Do these errors and flaws in Kendrick’s works invalidate his entire hypothesis regarding the cause of coronary artery disease? No, of course not. Like any of us, he can be wrong about some things, and right about others. Likewise, the fact that Kendrick makes incorrect statements about Ancel Keys doesn’t mean that Keys was a saint or that everything he ever said or wrote should be read as holy writ. At least, though, Keys appears to have displayed the characteristics lauded by Richard Feynman:
“According to colleagues, however, Keys routinely did with such observations [of an association between total dietary fat intake and heart disease] what good scientists should do: turned them into testable hypotheses, not immutable convictions. He proceeded to test this hypothesis himself, and concluded long before the dawn of the ‘low fat’ diet era that total dietary fat quantity was unimportant, while the sources and quality of fat were important…. the written record and other first-hand accounts indicate that (a) Keys almost without fail carefully avoided any temptation to overstate the significance of his findings in published work; and (b) he based his impressions/conclusions on the overall mass of evidence, not just the SCS [Seven Countries Study]. Importantly, his views evolved over the course of his career in accord with the evolving evidence base.” [my emphasis]

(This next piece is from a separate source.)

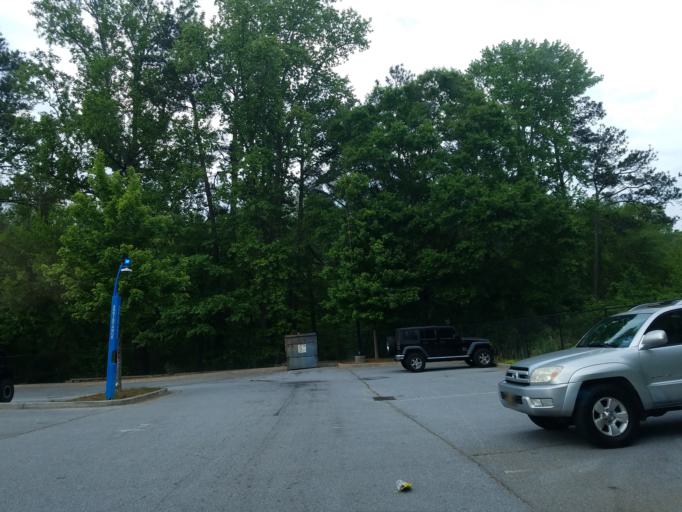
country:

Ancel Keys and the Seven Countries Study: An Evidence-based Response to Revisionist Histories
Conversely, when I observe poor research techniques, misinterpretations of study findings, and copious use of informal logical fallacies – including ad hominem, straw man, neglected aspects and post hoc – then I know that I need to proceed with even more caution than I would usually employ when assessing a source of information. Kendrick’s misstatements relating to Ancel Keys alert me that every statement that he makes has to be double-checked, and every source that he cites has to be read carefully in order to verify that it says what he claims it does.
As you have probably noticed, I am quite obsessive when it comes to checking sources and triangulating information. My own articles are all densely referenced, because I want my readers to be able to check the sources of information that I’m drawing on, so that they can decide for themselves whether my interpretation is correct or not. I find it very frustrating when other authors don’t do this, but instead simply make statements without providing me with any means by which I can verify them.
The take-home message
If we’re going to drag ourselves out of the current dark age, we need to move past both our own egoic attachment to cherished ideas, and the primitive impulse to divide down tribal lines of those whose ideas we identify with vs those whose ideas are anathema to us.
All ideas, purported facts, hypotheses and theories need to subjected to rigorous interrogation. It’s a good practice to regularly expose yourself to ideas with which you disagree, so you can challenge your own beliefs and understanding. You should also subject the ideas with which you agree to scrutiny, by searching for facts that contradict them, or alternative explanations.
That goes for my articles, by the way. I encourage you to let me know if you think I’ve got something wrong. Click on the links to source material that I provide, and decide for yourself whether I’m representing it accurately. Of course, I expect you to present your disputation calmly and with supporting evidence. We need to help each other to practise become more skilled, inquiring, critical thinkers, so we can generate the high-quality ideas necessary for us to thrive… and perhaps, even to survive the unprecedented challenges that we currently face.